Claire Ruwet habite Schaltin. Elle est née en 1967 et est licenciée en communication. Elle a roulé sa bosse dans diverses associations d'éducation permanente et ONG. Elle participe, depuis 1999, à la table d'écriture de la bibliothèque de Marche.

C'est en participant à cet atelier qu'elle a acquis les outils nécessaires pour sculpter la matière première et évoluer vers une démarche littéraire critique. Elle a été lauréate de plusieurs concours littéraires. Elle a décroché, entre autres, le premier prix de l'assemblée de la Commission Communautaire Française, dans le cadre du concours organisé par la Maison de la Francité, pour son texte La mère de terre (2002).

Elle a été aussi lauréate du Prix de L'Eau Noire, en obtenant le prix Richelieu pour son conte intitulé Le crèkion et la crapôde (2004). Elle a gagné le prix du public du concours de nouvelles organisé par la bibliothèque, le service culture et le centre culturel de la commune d'Aubel, sur le thème de Résonances pour sa nouvelle À bout (2005).

La première impulsion à l'écriture a surgi de son ventre.
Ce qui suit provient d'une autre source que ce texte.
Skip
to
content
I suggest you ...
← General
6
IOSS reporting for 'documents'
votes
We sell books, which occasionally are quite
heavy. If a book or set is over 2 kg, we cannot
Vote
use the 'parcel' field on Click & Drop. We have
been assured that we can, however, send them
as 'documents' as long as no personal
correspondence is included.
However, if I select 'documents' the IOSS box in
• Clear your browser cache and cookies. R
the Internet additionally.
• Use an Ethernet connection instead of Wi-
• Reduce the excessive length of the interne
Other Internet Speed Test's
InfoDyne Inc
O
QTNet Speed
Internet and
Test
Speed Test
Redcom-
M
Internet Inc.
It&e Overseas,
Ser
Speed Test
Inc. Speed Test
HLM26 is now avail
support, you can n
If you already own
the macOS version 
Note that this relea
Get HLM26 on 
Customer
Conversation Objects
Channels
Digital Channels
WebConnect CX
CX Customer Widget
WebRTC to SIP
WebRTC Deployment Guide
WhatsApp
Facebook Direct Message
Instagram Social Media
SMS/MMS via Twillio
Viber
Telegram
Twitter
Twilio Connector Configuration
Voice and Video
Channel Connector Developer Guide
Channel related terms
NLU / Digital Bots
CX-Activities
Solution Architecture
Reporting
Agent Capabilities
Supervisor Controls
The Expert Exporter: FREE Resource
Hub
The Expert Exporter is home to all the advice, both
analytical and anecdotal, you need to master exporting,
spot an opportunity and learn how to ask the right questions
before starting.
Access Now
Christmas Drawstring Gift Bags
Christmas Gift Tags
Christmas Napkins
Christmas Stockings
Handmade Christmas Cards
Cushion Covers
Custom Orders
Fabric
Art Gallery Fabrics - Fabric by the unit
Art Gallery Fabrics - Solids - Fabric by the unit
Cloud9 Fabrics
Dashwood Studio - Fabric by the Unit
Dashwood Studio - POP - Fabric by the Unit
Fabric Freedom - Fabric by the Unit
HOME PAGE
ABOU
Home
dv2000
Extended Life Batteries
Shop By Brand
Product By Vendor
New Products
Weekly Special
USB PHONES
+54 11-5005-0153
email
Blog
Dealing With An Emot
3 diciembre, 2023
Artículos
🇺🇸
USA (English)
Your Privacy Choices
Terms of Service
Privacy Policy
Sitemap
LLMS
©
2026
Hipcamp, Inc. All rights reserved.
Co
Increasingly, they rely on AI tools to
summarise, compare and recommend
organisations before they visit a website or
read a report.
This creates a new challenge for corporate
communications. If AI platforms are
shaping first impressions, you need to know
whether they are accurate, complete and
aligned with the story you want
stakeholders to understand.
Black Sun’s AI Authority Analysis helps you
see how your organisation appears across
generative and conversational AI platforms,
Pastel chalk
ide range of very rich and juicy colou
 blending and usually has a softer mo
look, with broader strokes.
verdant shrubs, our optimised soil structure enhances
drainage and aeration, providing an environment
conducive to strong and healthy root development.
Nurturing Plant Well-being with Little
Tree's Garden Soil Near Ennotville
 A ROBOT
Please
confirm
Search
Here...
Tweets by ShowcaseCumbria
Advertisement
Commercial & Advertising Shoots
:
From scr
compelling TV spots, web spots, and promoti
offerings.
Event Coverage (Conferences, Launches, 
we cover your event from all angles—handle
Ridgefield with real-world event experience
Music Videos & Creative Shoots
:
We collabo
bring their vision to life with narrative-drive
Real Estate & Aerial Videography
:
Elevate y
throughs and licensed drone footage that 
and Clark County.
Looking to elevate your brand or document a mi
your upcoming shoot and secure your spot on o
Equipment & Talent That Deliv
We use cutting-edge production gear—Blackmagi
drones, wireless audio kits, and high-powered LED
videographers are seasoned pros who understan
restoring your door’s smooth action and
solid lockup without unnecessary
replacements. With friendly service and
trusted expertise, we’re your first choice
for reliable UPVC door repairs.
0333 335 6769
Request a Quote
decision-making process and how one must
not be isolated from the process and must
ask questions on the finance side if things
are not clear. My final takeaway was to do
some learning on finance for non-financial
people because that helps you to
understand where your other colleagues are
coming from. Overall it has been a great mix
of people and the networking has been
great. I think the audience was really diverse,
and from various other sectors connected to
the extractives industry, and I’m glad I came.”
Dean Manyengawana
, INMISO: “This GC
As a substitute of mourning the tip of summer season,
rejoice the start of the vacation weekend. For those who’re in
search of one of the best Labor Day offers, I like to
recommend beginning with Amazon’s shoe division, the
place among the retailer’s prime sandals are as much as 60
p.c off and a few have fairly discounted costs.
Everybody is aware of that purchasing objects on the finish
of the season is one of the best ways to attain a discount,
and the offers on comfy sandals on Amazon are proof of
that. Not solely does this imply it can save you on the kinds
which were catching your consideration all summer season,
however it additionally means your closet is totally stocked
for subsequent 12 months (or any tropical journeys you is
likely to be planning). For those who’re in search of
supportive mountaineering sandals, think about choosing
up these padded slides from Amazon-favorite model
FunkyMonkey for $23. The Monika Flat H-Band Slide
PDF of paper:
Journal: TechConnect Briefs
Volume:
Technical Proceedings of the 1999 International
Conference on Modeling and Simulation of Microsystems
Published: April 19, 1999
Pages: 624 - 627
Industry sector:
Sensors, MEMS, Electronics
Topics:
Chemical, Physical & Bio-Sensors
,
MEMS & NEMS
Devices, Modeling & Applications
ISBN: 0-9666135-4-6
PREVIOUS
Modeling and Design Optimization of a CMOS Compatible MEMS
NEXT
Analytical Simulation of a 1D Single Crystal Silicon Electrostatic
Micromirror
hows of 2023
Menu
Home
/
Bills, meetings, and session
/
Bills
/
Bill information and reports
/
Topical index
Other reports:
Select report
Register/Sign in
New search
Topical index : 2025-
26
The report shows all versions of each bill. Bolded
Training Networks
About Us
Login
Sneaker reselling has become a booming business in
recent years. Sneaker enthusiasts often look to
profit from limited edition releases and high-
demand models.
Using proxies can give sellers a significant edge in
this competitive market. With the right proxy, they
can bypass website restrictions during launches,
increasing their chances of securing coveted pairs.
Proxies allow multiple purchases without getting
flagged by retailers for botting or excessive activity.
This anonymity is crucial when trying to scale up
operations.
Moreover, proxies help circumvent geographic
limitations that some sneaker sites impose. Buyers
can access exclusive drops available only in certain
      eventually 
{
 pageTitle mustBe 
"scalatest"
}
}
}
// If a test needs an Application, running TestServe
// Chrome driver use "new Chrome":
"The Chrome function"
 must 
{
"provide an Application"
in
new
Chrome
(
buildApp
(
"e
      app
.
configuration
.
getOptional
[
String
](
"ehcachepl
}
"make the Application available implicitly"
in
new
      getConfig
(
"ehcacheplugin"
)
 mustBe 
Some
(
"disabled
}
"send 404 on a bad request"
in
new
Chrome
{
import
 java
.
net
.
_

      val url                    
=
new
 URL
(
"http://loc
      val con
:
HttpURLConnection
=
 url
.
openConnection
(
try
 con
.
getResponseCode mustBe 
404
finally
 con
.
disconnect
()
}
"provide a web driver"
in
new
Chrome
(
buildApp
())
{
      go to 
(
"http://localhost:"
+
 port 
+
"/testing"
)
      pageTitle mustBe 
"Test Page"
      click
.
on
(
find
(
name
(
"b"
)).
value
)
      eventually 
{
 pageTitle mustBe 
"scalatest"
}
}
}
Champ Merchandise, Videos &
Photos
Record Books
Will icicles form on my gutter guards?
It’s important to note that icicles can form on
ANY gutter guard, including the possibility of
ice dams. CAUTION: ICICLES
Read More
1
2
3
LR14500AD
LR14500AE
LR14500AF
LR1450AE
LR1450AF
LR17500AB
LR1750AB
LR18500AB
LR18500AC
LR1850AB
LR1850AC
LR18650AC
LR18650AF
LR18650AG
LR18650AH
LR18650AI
Dès la naissance de son premier enfant métis, le désir de lui raconter ses racines d'Afrique et de Wallonie a germé. En effet, Claire Ruwet a épousé un Camerounais avec qui elle a eu trois enfants : Marie Atoga, Alfred Kô et Maïlune. Elle vient d'écrire un livre au titre évocateur : «Blanc foncé», chez Couleur livres dans la collection de récits de vie.

L'essentiel, en quelques mots : Claire est haute comme trois pommes. Son père tombe gravement malade. Au même moment, Maïlagué accouche de son premier fils, dans un village du Sahel. Son mari est parti chercher du travail en ville, à plusieurs centaines de kilomètres de là.

Des instantanés d'Europe et d'Afrique

Claire Ruwet vient de présenter son livre, dans les locaux de la Spirale, à Natoye, en compagnie d'une comédienne, Marie-Laure Vrancken. Toutes deux ont fait voyager avec des textes - mais aussi avec des chants et des objets - au coeur de l'univers de ce livre. Entrelaçant des instantanés d'Europe et d'Afrique, «Blanc foncé» retrace le destin de familles qui se rejoignent. Il aborde le métissage, l'exil, la vie et la mort.

Le choix de Marie-Laure Vrancken a été guidé par le fait que, depuis son premier prix d'art dramatique et de déclamation obtenu en 1993 à Liège, la comédienne se partage entre la scène et la direction d'acteurs. Elle a travaillé pour les théâtres du Shaman dans des créations en France et au Mali. Elle a également réalisé un documentaire fiction radiophonique, Disparition : à titre provisoire, à partir de témoignages écrits et de rencontres avec Carine Russo.